Veronica Shukla

Random Musings

What if You’re Not Sad that Your Child Has Started School?

I’ve been waiting (longing) for this day since we made the decision.

Both my boys are amazing, smart, wonderful people, and I love them both from the bottom of my heart. They are also very different people. Dylan was always very easygoing and happy. Forrest required much more of me; he still does.

I stayed home with Forrest. While I was nursing for hours on end, I spent a lot of time on a Facebook group of local natural moms. It was an incredible way to make many new friends with similar interests as I was still fairly new to the area. In this group, the opinions were very strong, very one-sided, and opinions opposing the groups’ regarding natural parenting topics were actually banned.

Naturally, I succumbed to group think – not just from that group, but from Facebook in general and the pages and people I was following. It was attachment parenting in particular that threw me in a place for which I wasn’t made.

Let me back up. Growing up, I was not the one to fantasize about having children. I never drooled over babies or asked to hold them; in fact, I was uncomfortable holding them. I was never the one who wanted to play house or plan my dream wedding or name my future babies. I only babysat a few times until I found different ways to make money.

In fact, shortly before I found out I was pregnant with my first son, I had been learning about the devastation overpopulation was wreaking on our planet and decided I might not have any kids at all. When Dylan was 2, I had worked up enough courage to leave an abusive relationship with his father and spent the next few years as a single mother, working and finishing my bachelor’s degree while dealing with constant drama.
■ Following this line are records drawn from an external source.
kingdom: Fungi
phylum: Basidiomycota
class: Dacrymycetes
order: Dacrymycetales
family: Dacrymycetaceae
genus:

I thought that was hard. Then I had Forrest.

I am still happy with many of the choices that I made with Forrest, but I can say with some assurance that I regret choosing the style of parenting called attachment parenting. I didn’t go back to work, partly because I didn’t want to. I mean, who wants to work if they don’t have to? But I also wanted to be with my baby and do what was best for him. Honestly though, I think it would have been better for our relationship had I not allowed him to become so attached.

Let’s pause a second: I took some psychology and child psychology classes, and I agree that having a strong attachment to an adult is extremely important to a child’s emotional development. However, this attachment was more of an “I want to crawl back into your womb” attachment.

 

Along with the attachment parenting, I decided that I had to home school Forrest. I believed that the public schools were all wrong in their methodology and wanted to pursue child-led learning. I still think child-led learning is really cool, but I also think public schools can do a great job. They have been with Dylan. Also, I would have been the wrong person to do that with Forrest. Our relationship is strained to the max, and he deserves to be with an awesome teacher (which he totally got this year at his school).

In the end, after I had stepped away from a lot of the group think I was drowning in and allowed my one-sided opinions to even out (I did this with everything, not just parenting), I decided to sell the open-ended curriculum I had already purchased and send Forrest to school. We both needed it.

Today was his first day of school. I see so many moms on Facebook expressing sentiments that they will, or already do, miss their children, and I start to question whether I’m a fit parent. I didn’t miss him at all! I was excited to go pick him up and see how his first day was (update: he loved it so much he wanted to stay there), but I did not miss him.

Today has been a glamorous day of grocery shopping by myself, zero car seat buckling, cleaning out the fridge, and working on blog tasks.

Today was a day of joy and freedom, then regret, then release, then a return of joy. Pure, uninterrupted, snot-free joy.

I love my kids, but I now understand that space allows me to love them more. I always had opportunities to miss Dylan. Between working, schools, visitations, and playing with friends, I never had an opportunity to be smothered in the way that a stay-at-home-mom to an extremely attached child might. Today was a very different experience than I had on Dylan’s first day of Kindergarten.

I may not be the mom who dotes on my children or cries about how fast they are growing, but that doesn’t mean I’m not as good a mom. I’m just different.

I made all the mistakes I’ve made out of love. Everything I have done has been for the benefit of my kids. They always come first. Do I always like it? No (sometimes I have tantrums myself). Do I sometimes fantasize running away? Yes, oh yes. But I still try every day to be the best mom I can be, in my own way.

I know there are other moms who might be feeling the same way during this back to school season. If that’s you, I want you to ask yourself these questions:

Do you love your kids? Do you give them everything they need and do everything you can to make them healthy and happy? Do you dislike parts of being a parent but still do it anyway? Then you are a good parent. Period.

Happy back to school day, and feel free to leave your experiences below!